Die unheilbare Krankheit des Künstlers belastete seine Familie nicht nur moralisch.

Bruce Willis kämpft seit mehreren Jahren mit frontotemporaler Demenz, die sich laut jüngsten Aussagen der Frau des Schauspielers verschlimmert hat. Es ist logisch, dass Fans von „Stirb langsam“ die Hauptfrage stellen: Wie lange kann man mit einer solchen Diagnose leben? Wir haben uns an einen Neurologen gewandt, um das herauszufinden.

Entgegen den Stereotypen führt die Krankheit selbst laut dem Spezialisten nicht zum schnellen Tod:

„Patienten mit frontotemporaler Demenz leben lange und sterben meist an unsachgemäßer Pflege, Erschöpfung und einigen sekundären Symptomen. An der Krankheit selbst sterben sie in der Regel nicht so schnell.“

Die größte Tragödie besteht jedoch darin, dass der Patient selbst nicht versteht, was passiert.

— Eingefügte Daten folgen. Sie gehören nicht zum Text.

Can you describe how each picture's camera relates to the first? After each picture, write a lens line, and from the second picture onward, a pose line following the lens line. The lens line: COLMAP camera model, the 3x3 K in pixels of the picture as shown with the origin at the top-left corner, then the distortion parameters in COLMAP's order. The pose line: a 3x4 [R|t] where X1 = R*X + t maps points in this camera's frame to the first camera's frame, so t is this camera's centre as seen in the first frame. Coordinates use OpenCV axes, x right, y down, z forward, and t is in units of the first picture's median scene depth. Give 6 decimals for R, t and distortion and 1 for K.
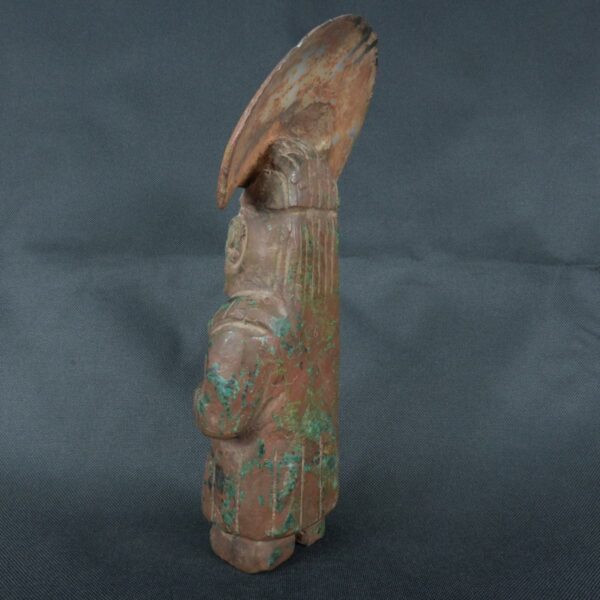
lens RADIAL K [[613.4, 0, 299.5], [0, 613.4, 299.8], [0, 0, 1]] dist [-0.004852, 0.000000]
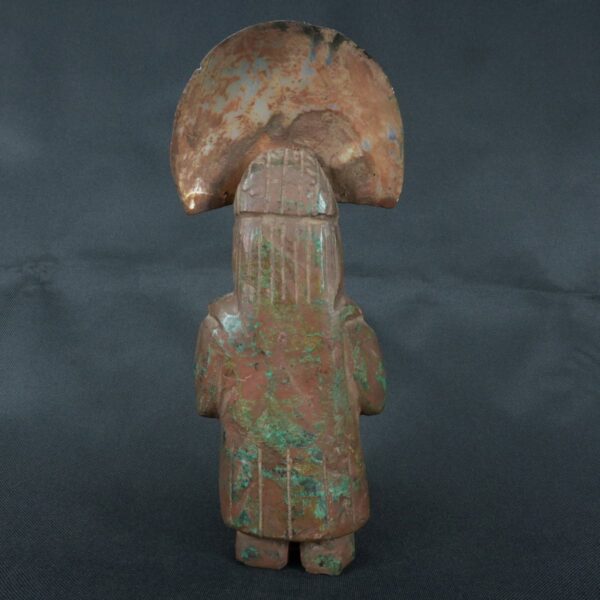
lens RADIAL K [[613.4, 0, 297.1], [0, 613.4, 300.2], [0, 0, 1]] dist [-0.004852, 0.000000]
pose [[0.533433, 0.074595, -0.842547, 0.888733], [-0.151837, 0.988368, -0.008626, -0.004155], [0.832103, 0.132531, 0.538554, 0.483384]]
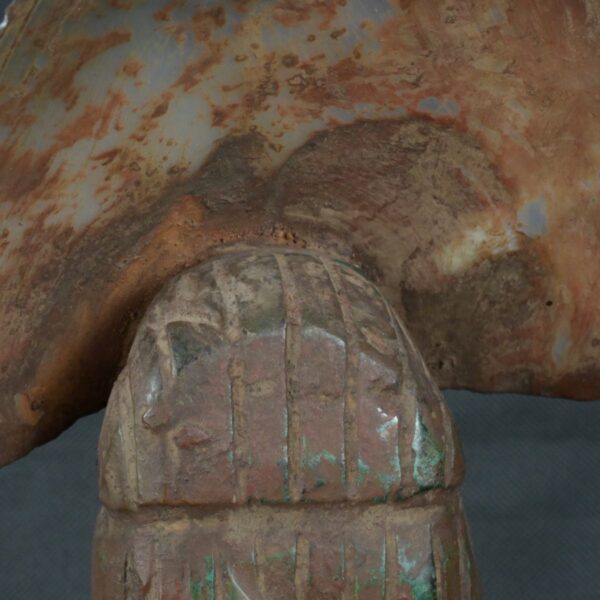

„Sie merken es nicht einmal. Bei Frontaldemenz leiden kritische kognitive Funktionen. Sie merken es nicht, für sie ist es normal. Die Menschen um sie herum leiden mehr. Aber für sie ist alles in Ordnung. Sie sind wie launische Kinder.“

Aus diesem Grund fällt fast die gesamte Belastung der Untersuchung auf die Angehörigen, denn für solche Patienten kommt es vor allem auf die richtige Pflege an.

Menschen mit einer solchen Diagnose können versehentlich etwas Falsches trinken oder essen und wenn sie krank werden, behandeln sie sich natürlich nicht selbst.

„Und wenn es zu einer schweren Erkrankung kommt, sterben die Menschen meist an den Begleiterkrankungen  “, erklärt der Arzt.

Ja, heute bietet Willis‘ Familie rund um die Uhr Betreuung: Der Schauspieler lebt in einem separaten Haus mit Krankenschwestern und Ausrüstung, um Stress und Komplikationen zu vermeiden. Aber mit jedem Jahr wird das Leben der Angehörigen des Künstlers schwieriger.